NCT number NCT05468892
Other study ID # VELO
Secondary ID
Status Completed
Phase Phase 2
First received
Last updated
Start date October 29, 2019
Est. completion date June 30, 2022

Study information

Verified date January 2024
Source University of Campania "Luigi Vanvitelli"
Contact n/a
Is FDA regulated No
Health authority
Study type Interventional

Clinical Trial Summary

This is a randomized phase II, open label, two arm study, evaluating the efficacy of panitumumab in combination with Trifluridine-Tipiracilas third line therapy, after a first line containing an anti-EGFR agent panitumumab(at least 70% of study population) or cetuximab in metastatic colorectal cancer (mCRC) patients.


Description:

This is a randomized phase II, open label, two arm study, evaluating the efficacy of panitumumab in combination with Trifluridine-Tipiracilas third line therapy, after a first line containing an anti-EGFR agent panitumumab(at least 70% of study population) or cetuximab. The primary objective is to evaluate the efficacy [as defined by progression free survival (PFS)] of panitumumab in combination with Trifluridine-Tipiracil in pretreated mCRC patients. The secondary objective is to evaluate the objective response rate (ORR), overall survival (OS) and safety. Patients will be randomized in a 1:1 ratio to receive: Arm A: Trifluridine-Tipiracil Arm B: Panitumumab + Trifluridine-Tipiracil A total of 112 patients will be enrolled. Treatment will be administered in 28-days cycles until disease progression, unacceptable toxicity, withdrawal of consent or death due to any cause. All patients will be closely monitored for safety and tolerability during all cycles of therapy, at the treatment discontinuation visit, and during the follow-up period. The National Cancer Institute (NCI) Common Terminology Criteria for Adverse Events (CTCAE), version 5.0 (v. 5.0) will be used to characterize the toxicity profile of the study treatments on all patients.
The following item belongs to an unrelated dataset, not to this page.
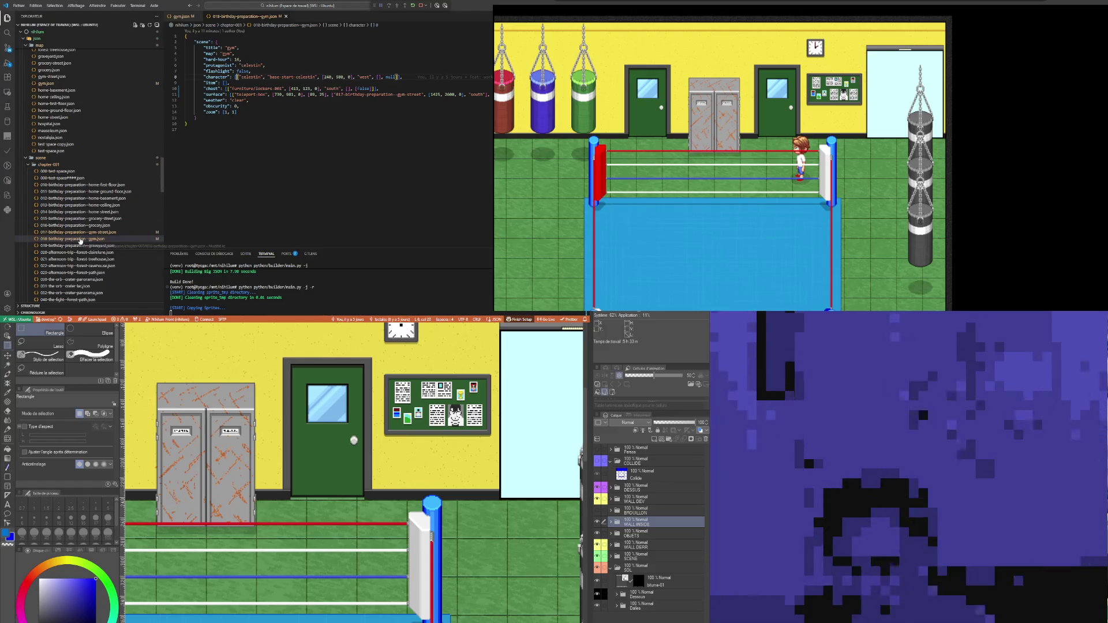
{"action": "left_click", "coordinate": [289, 72]}
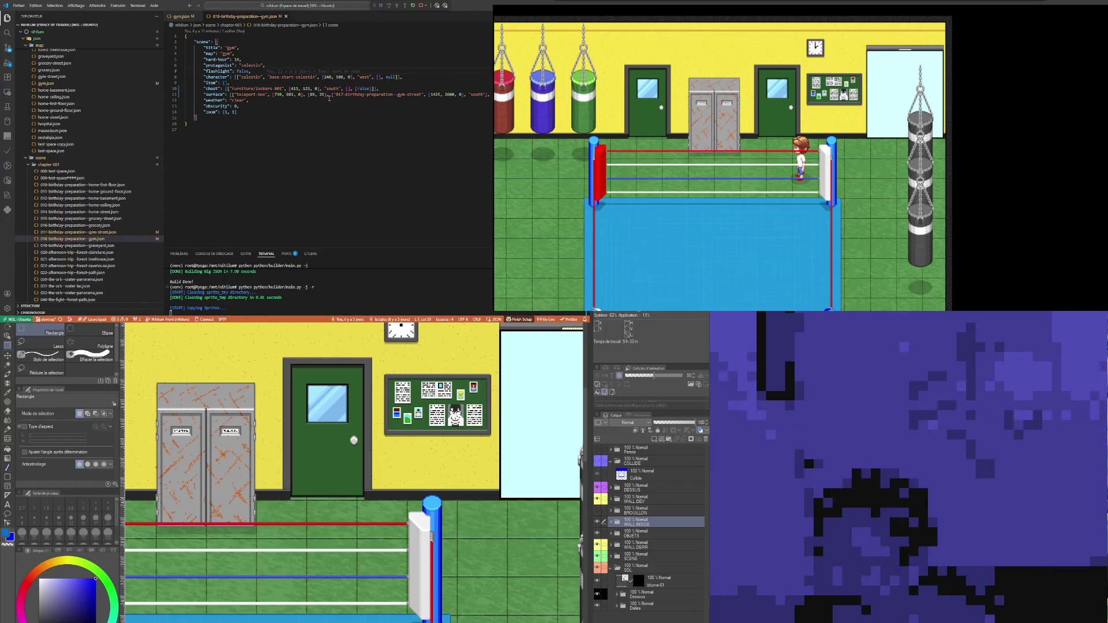
{"action": "left_click", "coordinate": [246, 99]}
Patients who discontinue treatment for reasons other than disease progression (e.g., toxicity) will continue scheduled tumor assessments until disease progression, withdrawal of consent, study termination by Sponsor, or death, whichever occurs first. In the absence of disease progression, tumor assessments should continue regardless of whether patients start a new anti-cancer therapy, unless consent is withdrawn. All patients will be followed for survival unless consent is withdrawn.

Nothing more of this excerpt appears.